25.4.13

The Playwright

Not really a comic by Eddie Campbell and Daren White. Two-three panels a page with captions describing 'the sex life of a celibate middle-aged man' (as the back cover puts it), but no speech bubbles or directly reported conversation. More accurate to describe it as a picture book, such that children would read perhaps, except this portrays an overgrown child who is going through the process of sexual awakening in his 50s. In fact, the book starts with stray snatches of nursery rhymes – Georgie Porgie and Jack Horner. The former's kisses make girls cry and he runs away when the boys come out to play. The latter sticks his thumb in the pie and pulls out a plum – sexual innocence and experience across one page.
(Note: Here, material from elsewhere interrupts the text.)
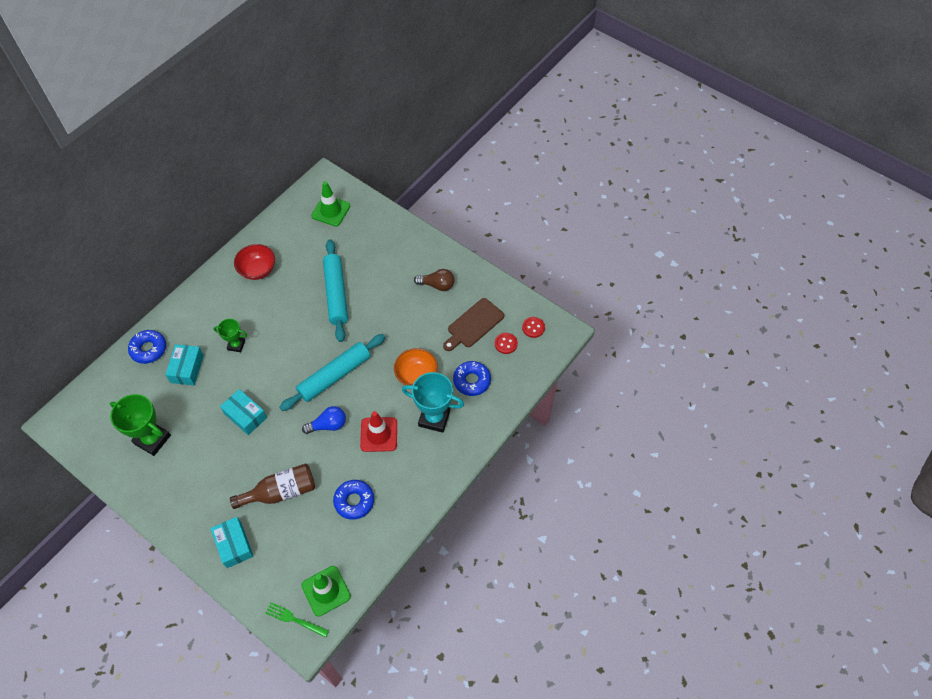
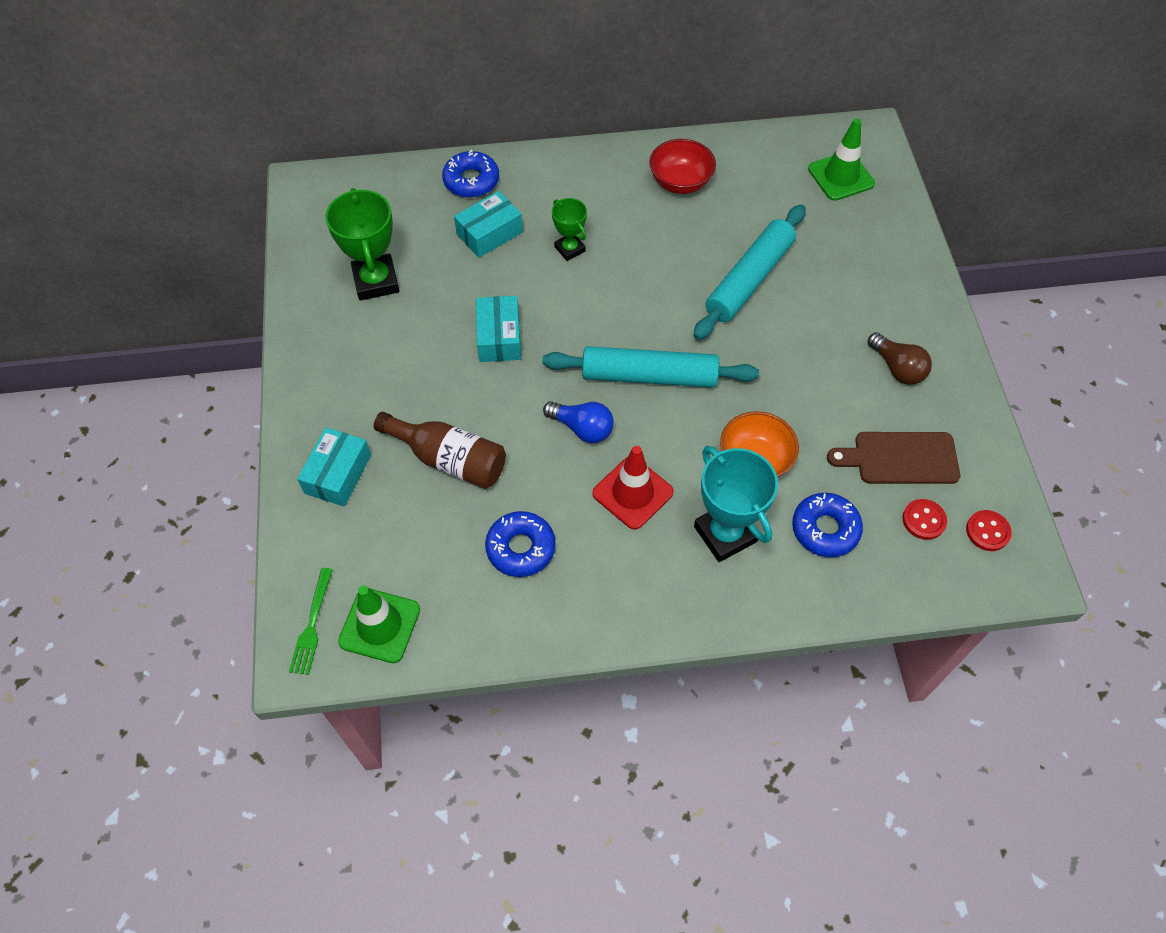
camera: 45 degrees right, 0 degrees up
green fork [265,602,329,637] -> green fork turned 150 degrees counterclockwise [289,568,333,675]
At the end of the book the protagonist finds love and gives up his writing career, so there is a very clear link being made between celibacy (or social inadequacy) and creativity. This reminded me (of all things) of Stuart Murdoch's incredible burst of creativity after recovering from the long illness he had as a teenager. In the documentary for Pitchfork, he described the way he would ride the busses around the town and think up stories about the randoms he saw around him. The songs were catalysed by a mixture of isolation and desire – not just sexual but for any kind of human contact. Once he had mined out that rich songwriting seam, (those first two Belle & Sebastian albums) he felt comfortable handing over to the other members of the band (which produced mixed results).
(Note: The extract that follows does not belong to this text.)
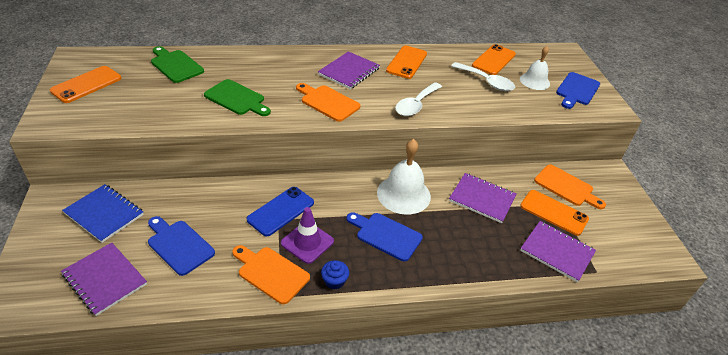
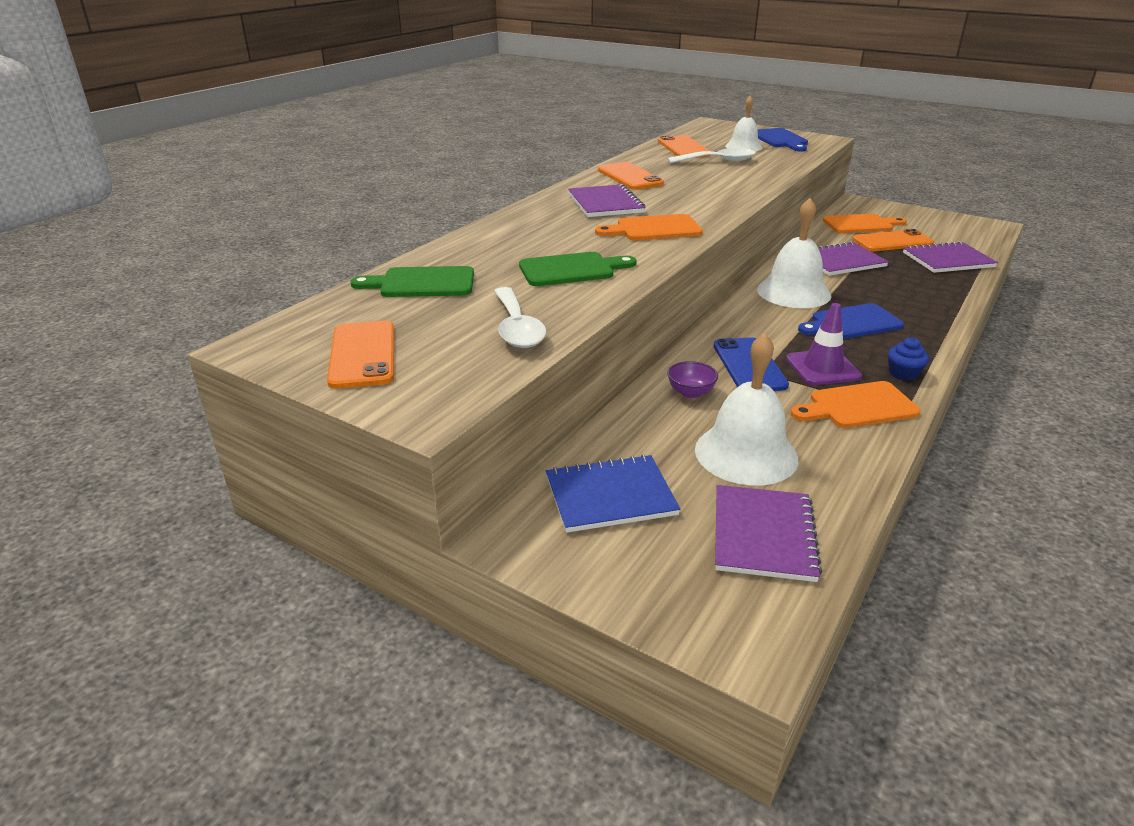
camera: 45 degrees left, 10 degrees down
purple notebook [61,243,147,316] -> purple notebook turned 75 degrees counterclockwise [715,485,822,582]
blue cutting board [148,216,215,276] -> white bell [695,333,798,486]
white spoon [395,82,442,116] -> white spoon moved to [494,287,547,348]
none -> purple bowl [667,361,718,398]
The idea of imagination as indicative of a lack of something in your life is not new, but it makes sense. The motive force for creating any kind of art must be some sort of frustration with reality as it is. The authors of The Playwright don't write plays, but they recognise this underlying urge animating their drawing and writing, and choose to focus their attention particularly on sublimation. True sensation wipes out the need for words and pictures. The end of the book is almost a warning to the reader – we can't escape our obsessive need to create, but you can. Close this volume, leave the house, and run out into the world.